O Partido dos Trabalhadores (PT), do presidente Luiz Inácio Lula da Silva, segue como a legenda preferida dos brasileiros, agora acompanhado pelo crescimento do Partido Liberal (PL), sigla associada nacionalmente ao ex-presidente Jair Bolsonaro. É o que revela a mais recente pesquisa Datafolha.
De acordo com o levantamento, o PT permanece como o partido mais lembrado pelos eleitores, posição que ocupa de forma contínua desde o fim da década de 1990. Atualmente, a legenda é citada por 24% dos brasileiros, enquanto o PL aparece em segundo lugar, com 12% das menções.
O cenário indica estabilidade para o PT durante o terceiro mandato de Lula, com índices que oscilaram entre 23% e 27% ao longo do período. Já o PL atingiu seu maior percentual desde o início da série histórica, iniciada em 1989.
A pesquisa foi realizada entre os dias 2 e 4 de dezembro, com 2.002 entrevistados de 16 anos ou mais, em 113 municípios brasileiros. A pergunta sobre preferência partidária permitiu respostas espontâneas e únicas. A margem de erro é de dois pontos percentuais, para mais ou para menos.
Considerando os dados desde dezembro de 2021 — quando o PL passou a aparecer de forma consistente nas pesquisas — o ponto mais alto do PT ocorreu em setembro de 2022, quando 31% dos brasileiros afirmaram preferência pela sigla. À época, Jair Bolsonaro ocupava a Presidência da República e fazia oposição direta ao PT.
Atualmente inelegível e preso, Bolsonaro já declarou intenção de voltar a disputar a Presidência, seja pessoalmente ou por meio de um de seus filhos, como o senador Flávio Bolsonaro (PL-RJ).
Ao analisar toda a série histórica do Datafolha, desde 1989 — ano das primeiras eleições diretas para presidente após a ditadura militar — o PT só perdeu a liderança na preferência partidária para o PMDB. A legenda, que voltou a se chamar MDB em 2017, chegou a registrar 19% das menções em 1992 e 1993, mas hoje aparece com apenas 2%.
A mudança definitiva ocorre no fim dos anos 1990, quando o PT assume a liderança e nunca mais deixa a primeira posição.
Apesar disso, o maior grupo ao longo de toda a série histórica continua sendo o dos brasileiros que afirmam não ter preferência por nenhum partido.

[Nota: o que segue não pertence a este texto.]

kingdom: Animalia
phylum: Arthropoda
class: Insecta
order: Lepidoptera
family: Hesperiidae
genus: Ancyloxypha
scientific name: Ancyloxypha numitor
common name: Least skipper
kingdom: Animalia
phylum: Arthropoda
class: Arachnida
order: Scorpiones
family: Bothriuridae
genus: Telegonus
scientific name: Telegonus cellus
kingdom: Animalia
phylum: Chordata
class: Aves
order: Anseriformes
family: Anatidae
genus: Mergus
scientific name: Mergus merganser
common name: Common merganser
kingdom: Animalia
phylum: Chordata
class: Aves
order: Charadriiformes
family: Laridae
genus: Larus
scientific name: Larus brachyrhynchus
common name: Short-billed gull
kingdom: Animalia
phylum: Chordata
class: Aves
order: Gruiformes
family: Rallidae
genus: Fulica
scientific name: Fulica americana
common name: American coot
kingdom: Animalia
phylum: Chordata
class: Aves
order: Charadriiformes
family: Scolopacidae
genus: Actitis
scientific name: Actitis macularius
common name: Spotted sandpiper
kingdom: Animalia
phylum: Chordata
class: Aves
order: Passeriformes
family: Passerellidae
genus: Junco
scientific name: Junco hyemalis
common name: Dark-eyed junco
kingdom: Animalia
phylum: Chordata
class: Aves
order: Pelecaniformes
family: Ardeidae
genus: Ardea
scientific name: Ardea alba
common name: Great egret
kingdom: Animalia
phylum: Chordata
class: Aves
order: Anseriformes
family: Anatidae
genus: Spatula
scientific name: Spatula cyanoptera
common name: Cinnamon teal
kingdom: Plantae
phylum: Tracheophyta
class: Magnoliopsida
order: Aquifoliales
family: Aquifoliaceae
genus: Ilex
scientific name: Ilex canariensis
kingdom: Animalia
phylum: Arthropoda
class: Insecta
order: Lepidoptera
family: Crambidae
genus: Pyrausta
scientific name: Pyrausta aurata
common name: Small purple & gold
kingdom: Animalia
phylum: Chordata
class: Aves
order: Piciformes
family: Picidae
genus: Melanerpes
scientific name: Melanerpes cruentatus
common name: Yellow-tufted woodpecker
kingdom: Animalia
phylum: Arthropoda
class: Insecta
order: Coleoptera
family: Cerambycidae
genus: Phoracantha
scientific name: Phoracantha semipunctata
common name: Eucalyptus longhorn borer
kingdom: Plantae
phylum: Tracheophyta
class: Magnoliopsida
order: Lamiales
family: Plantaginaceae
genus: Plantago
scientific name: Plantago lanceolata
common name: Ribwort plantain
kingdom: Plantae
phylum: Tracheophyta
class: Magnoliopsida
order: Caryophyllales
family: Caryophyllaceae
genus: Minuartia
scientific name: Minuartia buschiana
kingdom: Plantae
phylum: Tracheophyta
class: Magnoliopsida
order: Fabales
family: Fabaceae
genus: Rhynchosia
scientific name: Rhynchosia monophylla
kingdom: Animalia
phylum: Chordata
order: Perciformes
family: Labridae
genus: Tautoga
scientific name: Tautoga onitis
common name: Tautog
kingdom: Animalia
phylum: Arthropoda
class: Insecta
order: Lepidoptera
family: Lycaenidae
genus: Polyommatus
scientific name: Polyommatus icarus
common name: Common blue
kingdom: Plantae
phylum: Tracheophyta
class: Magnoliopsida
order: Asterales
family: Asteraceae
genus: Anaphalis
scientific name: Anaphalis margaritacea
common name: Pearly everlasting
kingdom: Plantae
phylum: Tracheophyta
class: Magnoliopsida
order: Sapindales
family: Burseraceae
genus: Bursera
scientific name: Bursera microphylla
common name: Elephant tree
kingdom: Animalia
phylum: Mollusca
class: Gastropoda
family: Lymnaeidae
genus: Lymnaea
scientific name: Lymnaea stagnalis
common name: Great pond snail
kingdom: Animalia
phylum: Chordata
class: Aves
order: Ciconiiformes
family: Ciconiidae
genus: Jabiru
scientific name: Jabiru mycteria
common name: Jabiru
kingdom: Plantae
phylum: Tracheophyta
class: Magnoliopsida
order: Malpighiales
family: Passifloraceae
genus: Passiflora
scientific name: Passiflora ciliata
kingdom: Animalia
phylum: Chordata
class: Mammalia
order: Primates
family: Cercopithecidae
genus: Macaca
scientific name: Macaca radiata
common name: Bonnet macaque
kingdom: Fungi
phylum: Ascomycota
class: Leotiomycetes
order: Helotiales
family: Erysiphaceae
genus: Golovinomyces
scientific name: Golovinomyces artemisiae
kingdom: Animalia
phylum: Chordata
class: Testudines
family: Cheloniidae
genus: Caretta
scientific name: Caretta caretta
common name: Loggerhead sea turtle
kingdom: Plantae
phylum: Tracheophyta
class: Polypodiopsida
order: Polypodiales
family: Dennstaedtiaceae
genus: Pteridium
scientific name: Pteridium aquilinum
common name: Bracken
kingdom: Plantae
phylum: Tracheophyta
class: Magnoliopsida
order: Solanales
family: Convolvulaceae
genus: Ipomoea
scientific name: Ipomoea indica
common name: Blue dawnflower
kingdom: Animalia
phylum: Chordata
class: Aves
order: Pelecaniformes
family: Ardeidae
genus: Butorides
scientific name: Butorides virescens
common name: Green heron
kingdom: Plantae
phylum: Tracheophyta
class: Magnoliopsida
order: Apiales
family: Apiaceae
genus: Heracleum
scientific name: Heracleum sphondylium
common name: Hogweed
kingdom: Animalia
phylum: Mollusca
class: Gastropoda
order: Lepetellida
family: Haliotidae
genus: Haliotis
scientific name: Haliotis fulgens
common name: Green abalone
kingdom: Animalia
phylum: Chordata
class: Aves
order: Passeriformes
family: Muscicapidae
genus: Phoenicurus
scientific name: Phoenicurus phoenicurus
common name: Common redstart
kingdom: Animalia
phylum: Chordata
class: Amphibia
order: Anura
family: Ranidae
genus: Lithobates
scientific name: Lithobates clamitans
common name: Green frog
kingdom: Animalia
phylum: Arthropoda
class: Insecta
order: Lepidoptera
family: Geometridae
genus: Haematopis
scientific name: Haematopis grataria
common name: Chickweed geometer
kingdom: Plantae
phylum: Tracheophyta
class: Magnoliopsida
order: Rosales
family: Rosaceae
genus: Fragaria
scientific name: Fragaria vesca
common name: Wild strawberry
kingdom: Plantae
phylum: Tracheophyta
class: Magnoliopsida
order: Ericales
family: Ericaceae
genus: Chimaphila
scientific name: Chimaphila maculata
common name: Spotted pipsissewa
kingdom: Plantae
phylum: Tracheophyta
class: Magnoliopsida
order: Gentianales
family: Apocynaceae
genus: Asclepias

Esse índice nunca ficou abaixo de 40%.
O PSDB, que por muitos anos foi um dos principais opositores do PT, iniciou a série histórica com 1% em 1989 e atingiu seu pico em junho de 2015, com 9%, durante os protestos contra o governo Dilma Rousseff que culminaram no impeachment da então presidente.
Esse mesmo período, entre fevereiro de 2015 e dezembro de 2016, marcou uma das fases mais negativas para o PT, que chegou a registrar apenas 9% das menções em março de 2015 e dezembro de 2016.
Durante grande parte das duas primeiras décadas dos anos 2000, PSDB e PMDB/MDB disputaram a segunda posição na preferência partidária. Esse cenário começou a mudar em outubro de 2018, quando o PSL passou a ganhar destaque.
O crescimento ocorreu após o atentado sofrido por Jair Bolsonaro durante a campanha presidencial daquele ano. Filiado ao PSL, o partido chegou a um pico de 7% das menções em outubro de 2018, mas perdeu força posteriormente.
O PL, por sua vez, passou a ser citado de forma consistente a partir de dezembro de 2021, quando Bolsonaro se filiou à legenda. Desde então, o partido apresentou crescimento gradual, alcançando dois dígitos em outubro de 2022, quando Bolsonaro disputou o segundo turno das eleições presidenciais contra Lula.
Apesar de impulsionar o partido, Bolsonaro também carrega elevados índices de rejeição, tanto para seu nome quanto para membros de sua família, conforme apontam outros levantamentos do Datafolha.
A análise por segmentos revela que o PT tem maior preferência entre eleitores com ensino fundamental (31%), moradores do Nordeste (31%), católicos (30%), pessoas que avaliam o Supremo Tribunal Federal como ótimo ou bom (48%) e eleitores que votaram em Lula em 2022 (50%).
Já o PL apresenta maior força entre brasileiros com renda familiar entre cinco e dez salários mínimos (19%), pessoas com ensino médio e superior (14% em ambos os grupos), eleitores que avaliam o STF como ruim ou péssimo (30%) e aqueles que votaram em Bolsonaro nas eleições de 2022 (29%).